Aus diesem Grund finden wir es auch äußerst unerfreulich, dass die grüne Kriegstreiberin Angelika Beer mal wieder eine unserer Demos benutzt, um sich um ihr zu Recht abhanden gekommenes linkes Image zurück zu bemühen. Denn wir erinnern uns: Sie war eine der Speerspitzen der rot-grünen Kriegsparteien, die unter dem Deckmantel eines vermeintlichen Antifaschismus und der NS verharmlosenden Lüge von einem neuen Auschwitz im Kosovo, deutschem Großmachstreben wieder zur politischen Normalität verholfen hat! Sie ist mit dafür verantwortlich, dass 1999 mit dem Angriff auf Jugoslawien erstmals seit der Befreiung vom Nationalsozialismus, wieder deutsche Soldaten an einem Angriffskrieg beteiligt waren! Sie hat damit mehr zum gesellschaftlichen Rechtsruck in der BRD beigetragen, als es die Neonazis der NPD wahrscheinlich jemals tun werden.
Wer ernsthaft Lehren aus dem deutschen Faschismus gezogen hat, kann dagegen in dieser Hinsicht nur eines fordern: Die sofortige und totale Wiederentwaffnung Deutschlands!

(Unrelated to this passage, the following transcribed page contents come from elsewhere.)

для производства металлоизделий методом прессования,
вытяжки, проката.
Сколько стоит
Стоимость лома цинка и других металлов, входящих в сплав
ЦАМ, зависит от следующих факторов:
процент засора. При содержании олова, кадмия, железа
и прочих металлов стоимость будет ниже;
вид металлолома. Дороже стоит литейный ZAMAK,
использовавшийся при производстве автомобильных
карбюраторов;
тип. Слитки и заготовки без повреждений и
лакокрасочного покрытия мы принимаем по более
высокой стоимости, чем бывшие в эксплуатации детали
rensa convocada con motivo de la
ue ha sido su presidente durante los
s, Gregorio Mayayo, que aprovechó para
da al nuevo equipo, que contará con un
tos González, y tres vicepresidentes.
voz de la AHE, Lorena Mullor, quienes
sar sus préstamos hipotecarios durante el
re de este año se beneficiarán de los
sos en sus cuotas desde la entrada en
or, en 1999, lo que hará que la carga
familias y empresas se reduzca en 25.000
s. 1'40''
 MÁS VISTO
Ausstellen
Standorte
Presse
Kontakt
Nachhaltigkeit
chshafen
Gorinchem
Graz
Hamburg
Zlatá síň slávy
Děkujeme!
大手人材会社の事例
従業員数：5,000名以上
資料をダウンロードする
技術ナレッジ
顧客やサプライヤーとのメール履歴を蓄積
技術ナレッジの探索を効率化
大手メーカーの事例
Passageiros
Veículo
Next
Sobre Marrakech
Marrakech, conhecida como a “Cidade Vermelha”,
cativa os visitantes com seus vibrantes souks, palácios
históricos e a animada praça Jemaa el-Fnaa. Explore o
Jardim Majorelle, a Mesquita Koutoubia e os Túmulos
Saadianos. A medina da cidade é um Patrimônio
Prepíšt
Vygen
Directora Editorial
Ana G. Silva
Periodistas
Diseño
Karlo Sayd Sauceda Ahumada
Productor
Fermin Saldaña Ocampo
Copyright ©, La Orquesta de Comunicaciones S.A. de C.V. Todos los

Aber glücklicherweise sind heute ja außer Frau Beer noch massenhaft andere Menschen auf der Straße, die uns zuversichtlich stimmen, dass wir gemeinsam und solidarisch den Kampf gegen die Nazis und die ganze andere Scheiße in Kiel und anderswo erfolgreich weiterführen können und dabei nicht auf grüne Militaristinnen angewiesen sind. Genug der Worte:
Auf eine stimmungsvolle antifaschistische Demo durch die Kieler City!

Polizeipresse

Kieler 29.05.2008 - 13:57
so, noch ein kleiner Nachtrag zum Wahlabend aus der Polizeipresse:
"POL-KI: 080525.3 Kiel: Friedlicher Wahlabend in der Landeshauptstadt
Kiel (ots) - Der Ablauf der Kommunalwahl sowie der Abend sind aus Sicht der Polizei Kiel ruhig und ohne besondere Zwischenfälle verlaufen.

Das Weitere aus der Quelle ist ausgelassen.